How to Scope and Estimate an Integration Project
Like many software projects, integration projects can be complex and difficult to comprehend at the outset. For commerce companies, integrating various systems—such as inventory management, e-commerce platforms, CRM, and ERP systems—is often a necessary step to streamline operations and enhance efficiency.
As the head of technology or IT, it’s important to manage costs when undertaking these projects. Scope management and estimation are two critical aspects of cost management. If integration projects are in your future, it’s essential to become proficient at scoping and estimating them.
In this post, we’ll share a methodology (that we've built into our product at Doohickey AI) for scoping and estimating software integration projects tailored for commerce companies.
Endpoint Systems & Data Flows
There are two key elements you need to know to properly scope an integration project: 1) which systems will be integrated—called endpoint systems—and 2) what data flows must be implemented to meet the business requirements.

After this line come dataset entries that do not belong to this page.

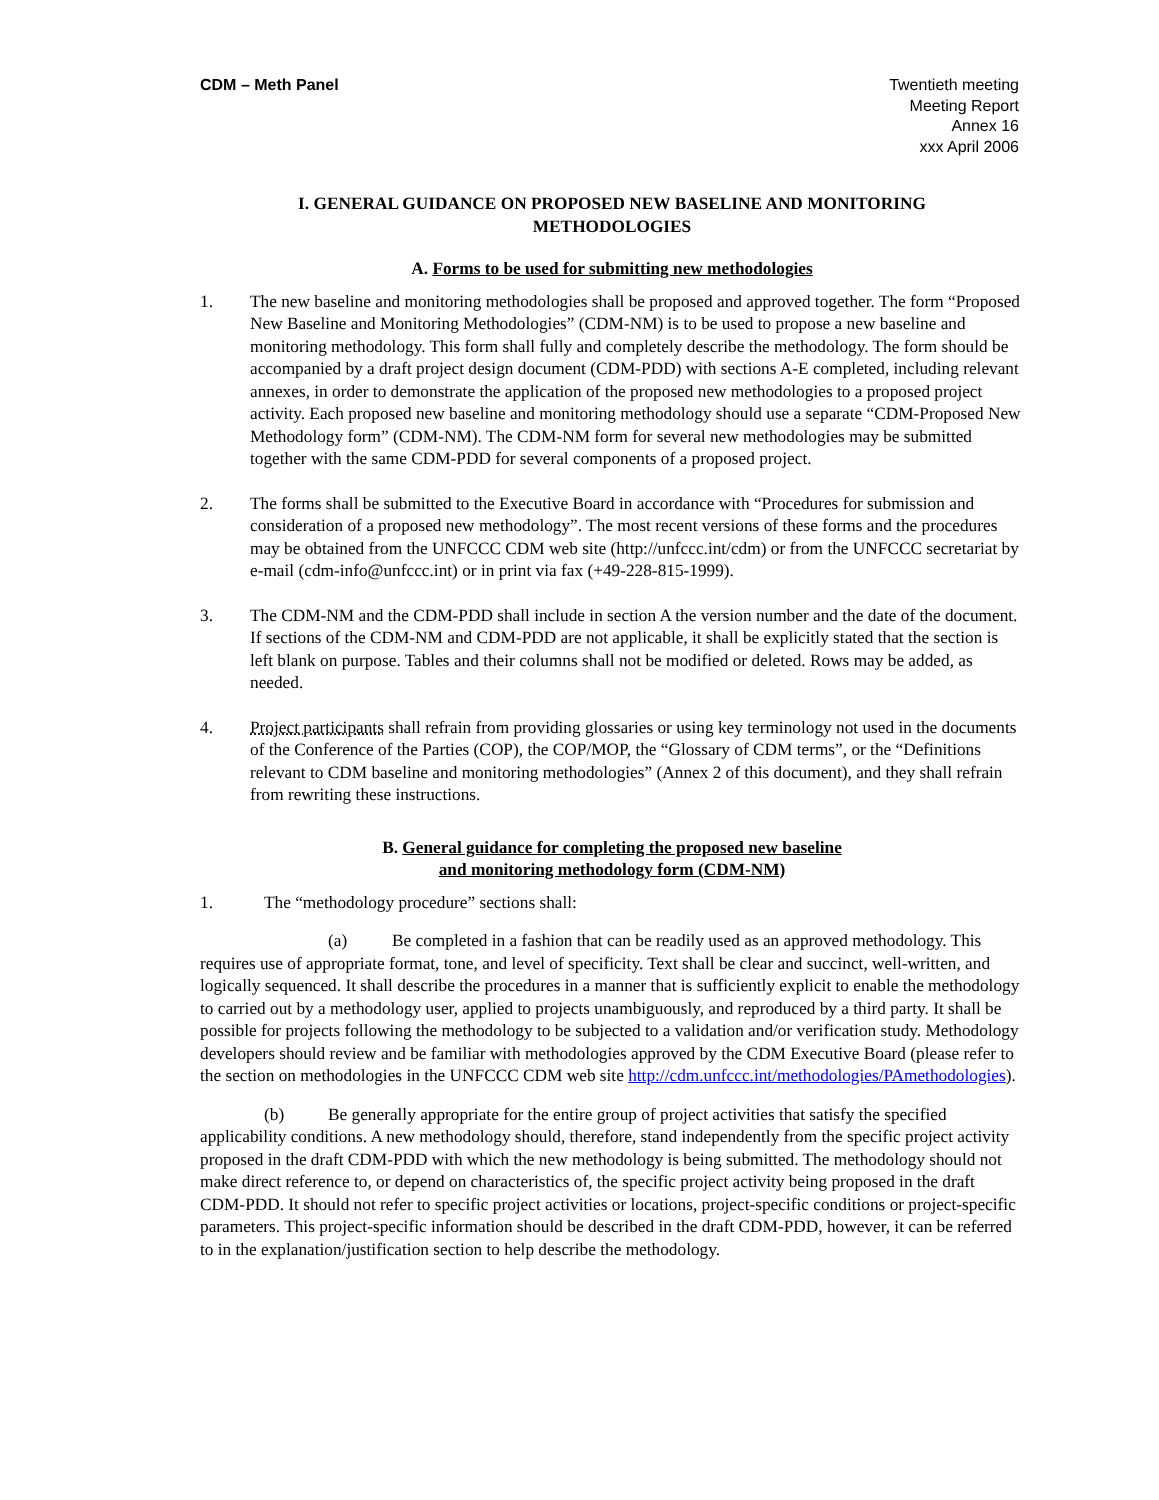CDM – Meth Panel Twentieth meeting
Meeting Report
Annex 16
xxx April 2006
I. GENERAL GUIDANCE ON PROPOSED NEW BASELINE AND MONITORING
METHODOLOGIES
A. Forms to be used for submitting new methodologies
1. The new baseline and monitoring methodologies shall be proposed and approved together. The form “Proposed New Baseline and Monitoring Methodologies” (CDM-NM) is to be used to propose a new baseline and monitoring methodology. This form shall fully and completely describe the methodology. The form should be accompanied by a draft project design document (CDM-PDD) with sections A-E completed, including relevant annexes, in order to demonstrate the application of the proposed new methodologies to a proposed project activity. Each proposed new baseline and monitoring methodology should use a separate “CDM-Proposed New Methodology form” (CDM-NM). The CDM-NM form for several new methodologies may be submitted together with the same CDM-PDD for several components of a proposed project.
2. The forms shall be submitted to the Executive Board in accordance with “Procedures for submission and consideration of a proposed new methodology”. The most recent versions of these forms and the procedures may be obtained from the UNFCCC CDM web site (http://unfccc.int/cdm) or from the UNFCCC secretariat by e-mail (cdm-info@unfccc.int) or in print via fax (+49-228-815-1999).
3. The CDM-NM and the CDM-PDD shall include in section A the version number and the date of the document. If sections of the CDM-NM and CDM-PDD are not applicable, it shall be explicitly stated that the section is left blank on purpose. Tables and their columns shall not be modified or deleted. Rows may be added, as needed.
4. Project participants shall refrain from providing glossaries or using key terminology not used in the documents of the Conference of the Parties (COP), the COP/MOP, the “Glossary of CDM terms”, or the “Definitions relevant to CDM baseline and monitoring methodologies” (Annex 2 of this document), and they shall refrain from rewriting these instructions.
B. General guidance for completing the proposed new baseline
and monitoring methodology form (CDM-NM)
1. The “methodology procedure” sections shall:
(a) Be completed in a fashion that can be readily used as an approved methodology. This requires use of appropriate format, tone, and level of specificity. Text shall be clear and succinct, well-written, and logically sequenced. It shall describe the procedures in a manner that is sufficiently explicit to enable the methodology to carried out by a methodology user, applied to projects unambiguously, and reproduced by a third party. It shall be possible for projects following the methodology to be subjected to a validation and/or verification study. Methodology developers should review and be familiar with methodologies approved by the CDM Executive Board (please refer to the section on methodologies in the UNFCCC CDM web site http://cdm.unfccc.int/methodologies/PAmethodologies).
(b) Be generally appropriate for the entire group of project activities that satisfy the specified applicability conditions. A new methodology should, therefore, stand independently from the specific project activity proposed in the draft CDM-PDD with which the new methodology is being submitted. The methodology should not make direct reference to, or depend on characteristics of, the specific project activity being proposed in the draft CDM-PDD. It should not refer to specific project activities or locations, project-specific conditions or project-specific parameters. This project-specific information should be described in the draft CDM-PDD, however, it can be referred to in the explanation/justification section to help describe the methodology.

Your goal should be to collect a reasonable amount of information to define a practical scope and estimate for an integration project. You’ll have most of what you need by describing key attributes of the endpoint systems and data flows that make up the integration.
Defining Endpoint Systems
Endpoint systems are straightforward to identify. They are the systems being integrated—pieces of business software that, when combined via integration, will create a seamless experience for users, making operations more efficient and accurate.
For a given integration project, there must be at least two endpoint systems—otherwise, there’s nothing to integrate. In the context of a commerce company, these could include your e-commerce platform, inventory management system, CRM, ERP, or other specialized software. It’s best to focus on the attributes that will have the biggest impact on the project’s complexity and timeline.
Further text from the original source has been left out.